_Stored data_

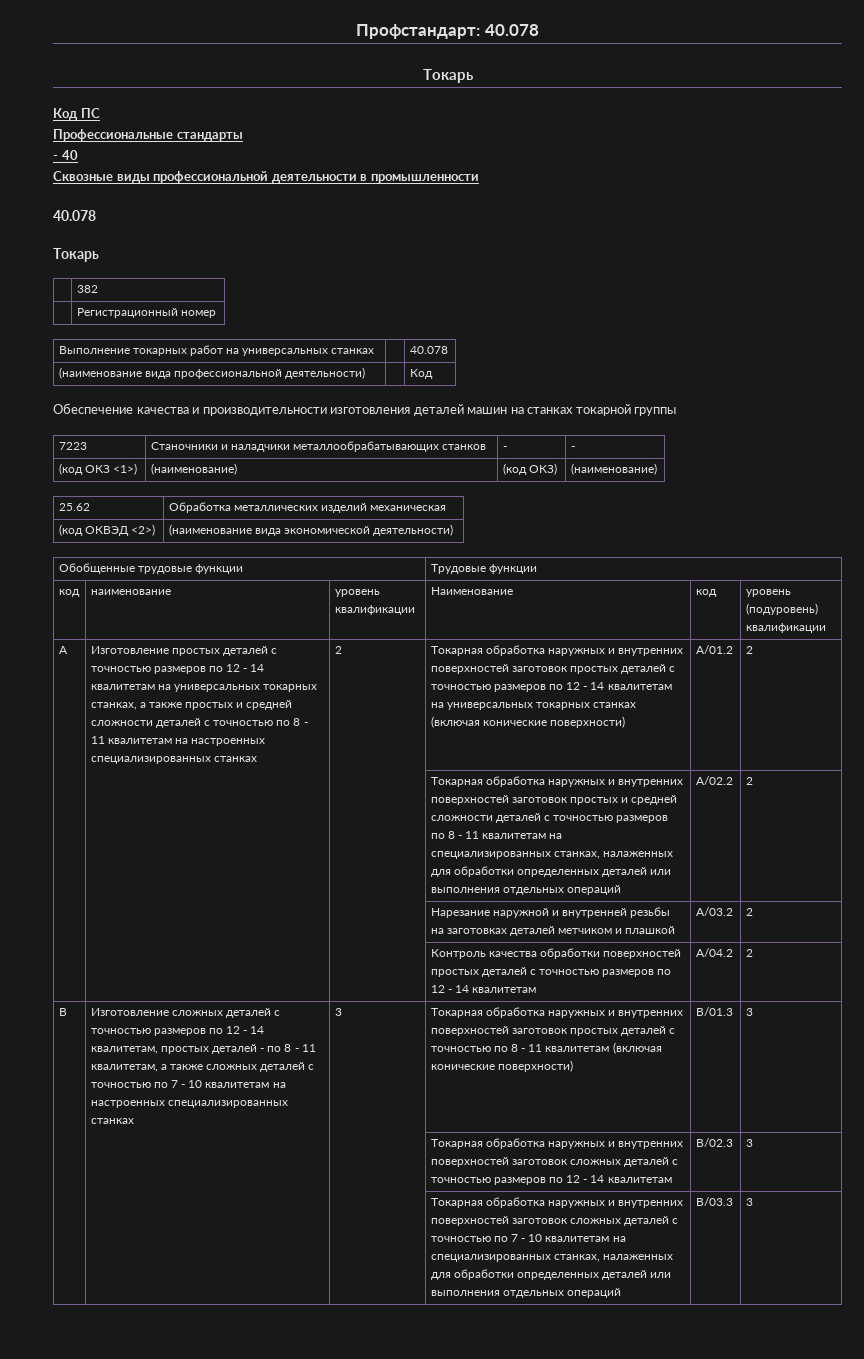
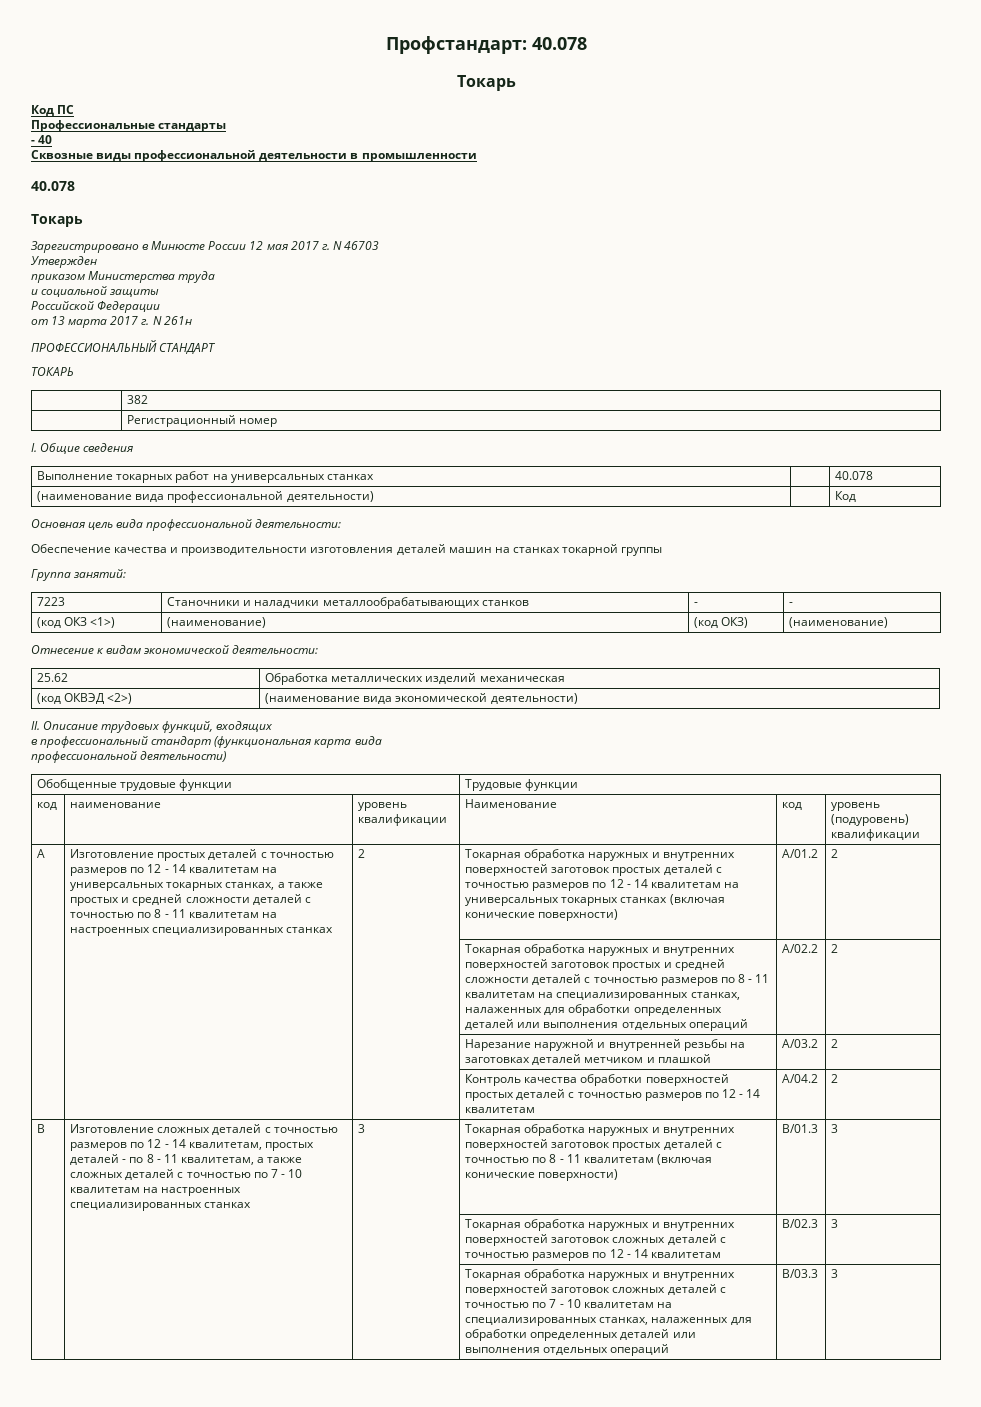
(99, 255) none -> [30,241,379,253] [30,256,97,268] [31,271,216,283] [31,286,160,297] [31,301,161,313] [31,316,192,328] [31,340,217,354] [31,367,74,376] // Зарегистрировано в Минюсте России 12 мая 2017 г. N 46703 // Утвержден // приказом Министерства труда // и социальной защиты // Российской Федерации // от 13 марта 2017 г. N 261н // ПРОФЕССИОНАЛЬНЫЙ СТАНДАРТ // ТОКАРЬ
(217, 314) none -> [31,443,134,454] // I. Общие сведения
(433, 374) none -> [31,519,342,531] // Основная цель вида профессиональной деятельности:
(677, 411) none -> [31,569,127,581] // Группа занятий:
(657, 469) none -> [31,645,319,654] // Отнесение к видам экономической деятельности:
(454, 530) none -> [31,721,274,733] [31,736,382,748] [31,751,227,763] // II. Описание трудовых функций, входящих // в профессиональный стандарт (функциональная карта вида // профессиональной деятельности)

--

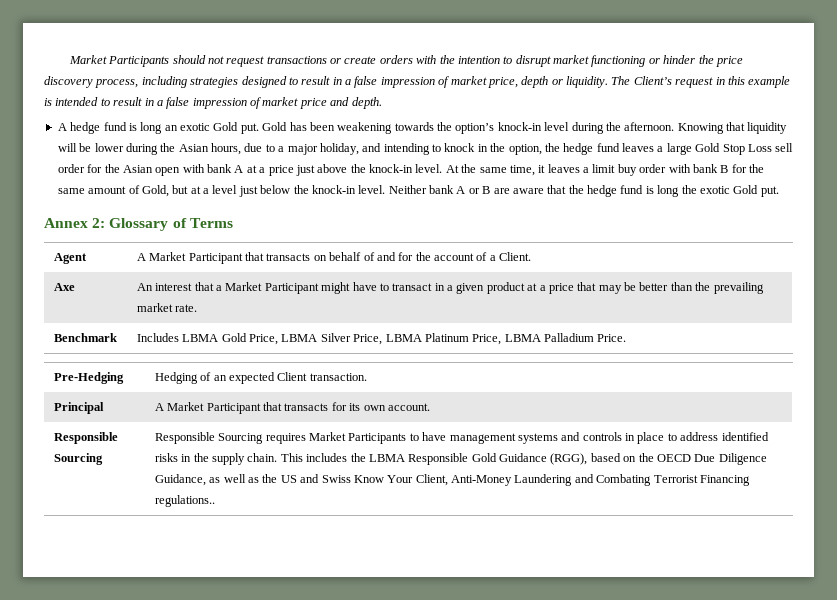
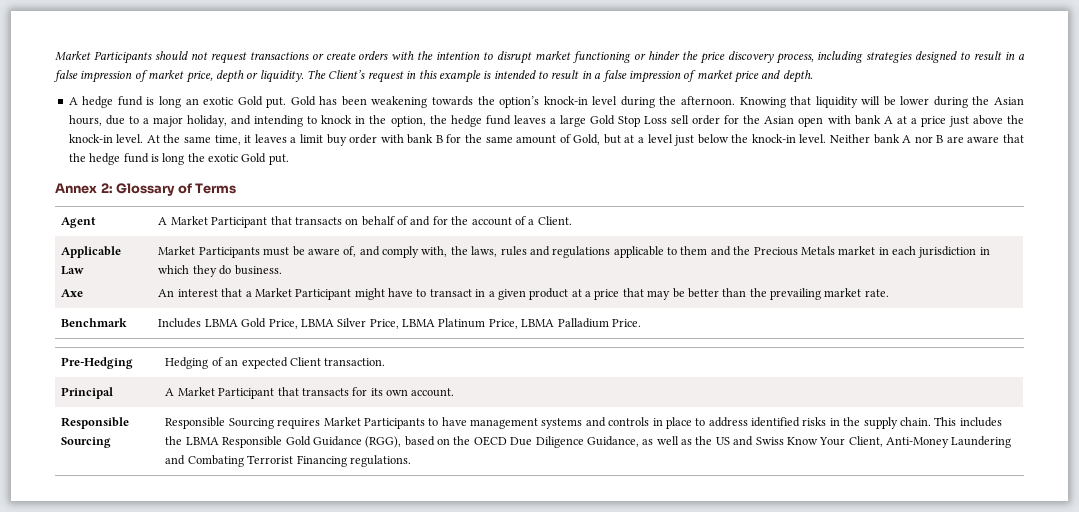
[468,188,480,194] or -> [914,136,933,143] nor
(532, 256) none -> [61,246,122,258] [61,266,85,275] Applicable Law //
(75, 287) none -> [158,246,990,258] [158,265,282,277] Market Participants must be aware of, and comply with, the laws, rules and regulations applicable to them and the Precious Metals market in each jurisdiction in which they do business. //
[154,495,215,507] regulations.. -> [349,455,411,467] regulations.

* * *

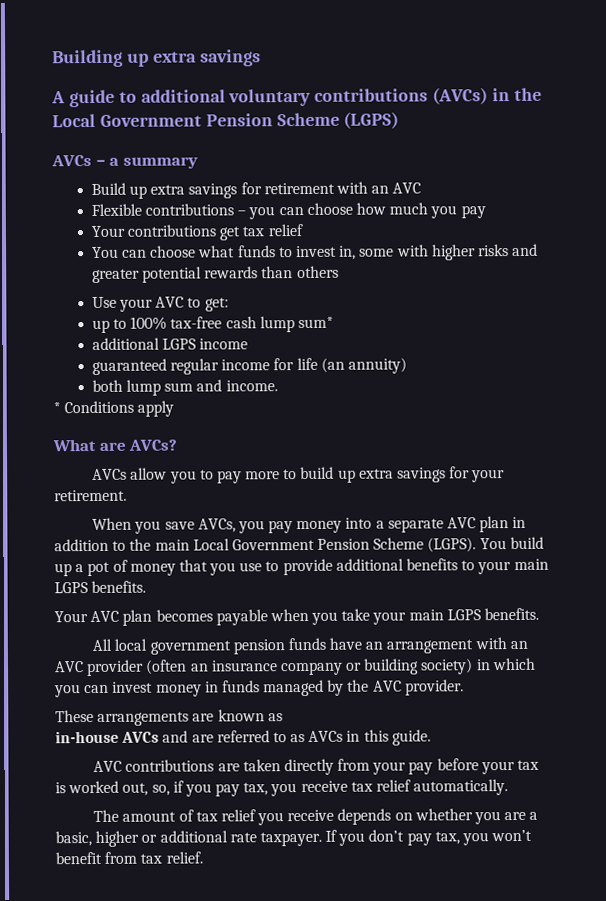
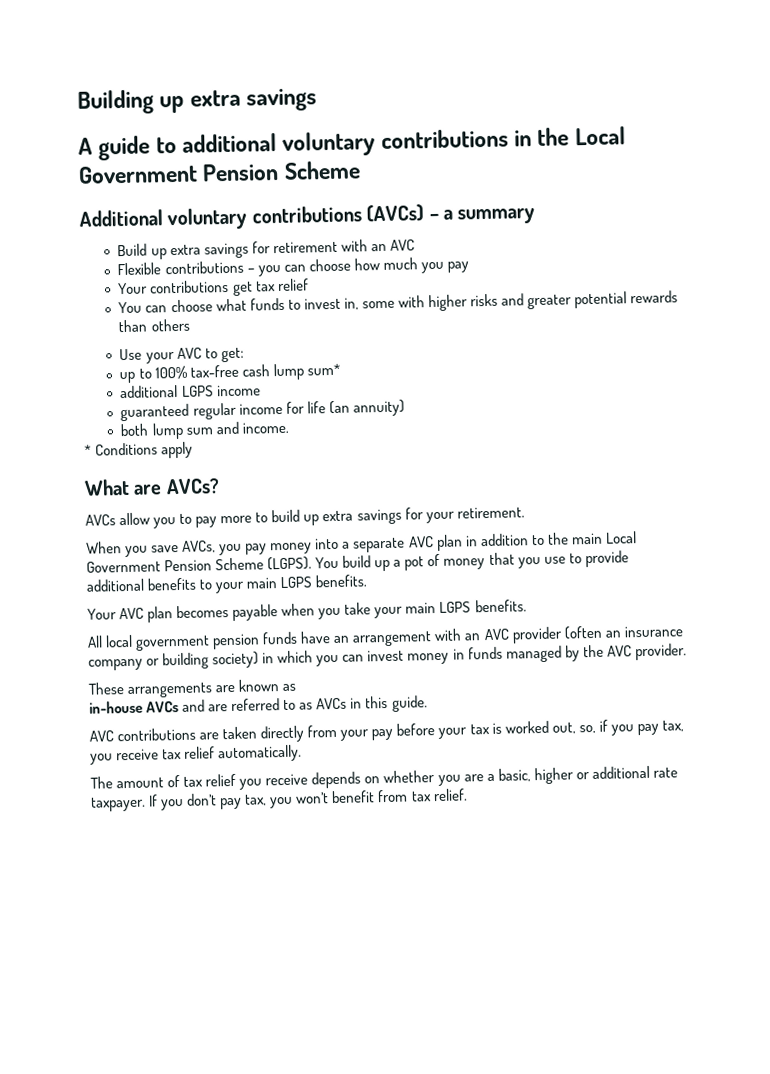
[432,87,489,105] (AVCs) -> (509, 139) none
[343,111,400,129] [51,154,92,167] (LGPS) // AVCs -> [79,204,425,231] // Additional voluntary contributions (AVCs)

_Brief_
In the records above, the line with "(217, 314) none" marks the start and the line with "(454, 530) none" marks the end; copy that stretch exactly, both lines included, and nothing else.

_Exercise output_
(217, 314) none -> [31,443,134,454] // I. Общие сведения
(433, 374) none -> [31,519,342,531] // Основная цель вида профессиональной деятельности:
(677, 411) none -> [31,569,127,581] // Группа занятий:
(657, 469) none -> [31,645,319,654] // Отнесение к видам экономической деятельности:
(454, 530) none -> [31,721,274,733] [31,736,382,748] [31,751,227,763] // II. Описание трудовых функций, входящих // в профессиональный стандарт (функциональная карта вида // профессиональной деятельности)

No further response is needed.